• [WORK INSTRUCTIONS] Pull every line that includes the word "связи" from the data.

[Collected data]
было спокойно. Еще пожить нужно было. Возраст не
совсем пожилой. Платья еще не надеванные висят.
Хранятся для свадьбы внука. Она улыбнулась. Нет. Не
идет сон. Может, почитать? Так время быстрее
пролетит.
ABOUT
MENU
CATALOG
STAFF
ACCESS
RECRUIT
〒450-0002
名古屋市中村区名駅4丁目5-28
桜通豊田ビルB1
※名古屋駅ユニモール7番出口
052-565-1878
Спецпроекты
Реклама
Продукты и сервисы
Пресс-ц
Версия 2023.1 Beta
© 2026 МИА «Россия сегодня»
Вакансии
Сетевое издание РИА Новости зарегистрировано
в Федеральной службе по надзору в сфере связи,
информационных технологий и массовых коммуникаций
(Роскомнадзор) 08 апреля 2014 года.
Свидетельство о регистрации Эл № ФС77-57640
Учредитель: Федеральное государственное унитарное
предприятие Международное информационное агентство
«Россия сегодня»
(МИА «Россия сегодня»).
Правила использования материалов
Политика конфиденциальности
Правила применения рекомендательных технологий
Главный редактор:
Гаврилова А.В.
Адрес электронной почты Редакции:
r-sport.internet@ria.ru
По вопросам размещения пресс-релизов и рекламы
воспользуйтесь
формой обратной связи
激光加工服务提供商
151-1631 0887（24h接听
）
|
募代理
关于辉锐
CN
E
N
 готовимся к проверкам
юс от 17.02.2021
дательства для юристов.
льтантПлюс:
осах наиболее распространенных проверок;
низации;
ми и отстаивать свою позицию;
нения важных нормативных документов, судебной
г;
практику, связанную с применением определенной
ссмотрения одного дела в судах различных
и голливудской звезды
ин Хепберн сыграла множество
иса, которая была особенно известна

• [EXERCISE RESULT]
в Федеральной службе по надзору в сфере связи,
формой обратной связи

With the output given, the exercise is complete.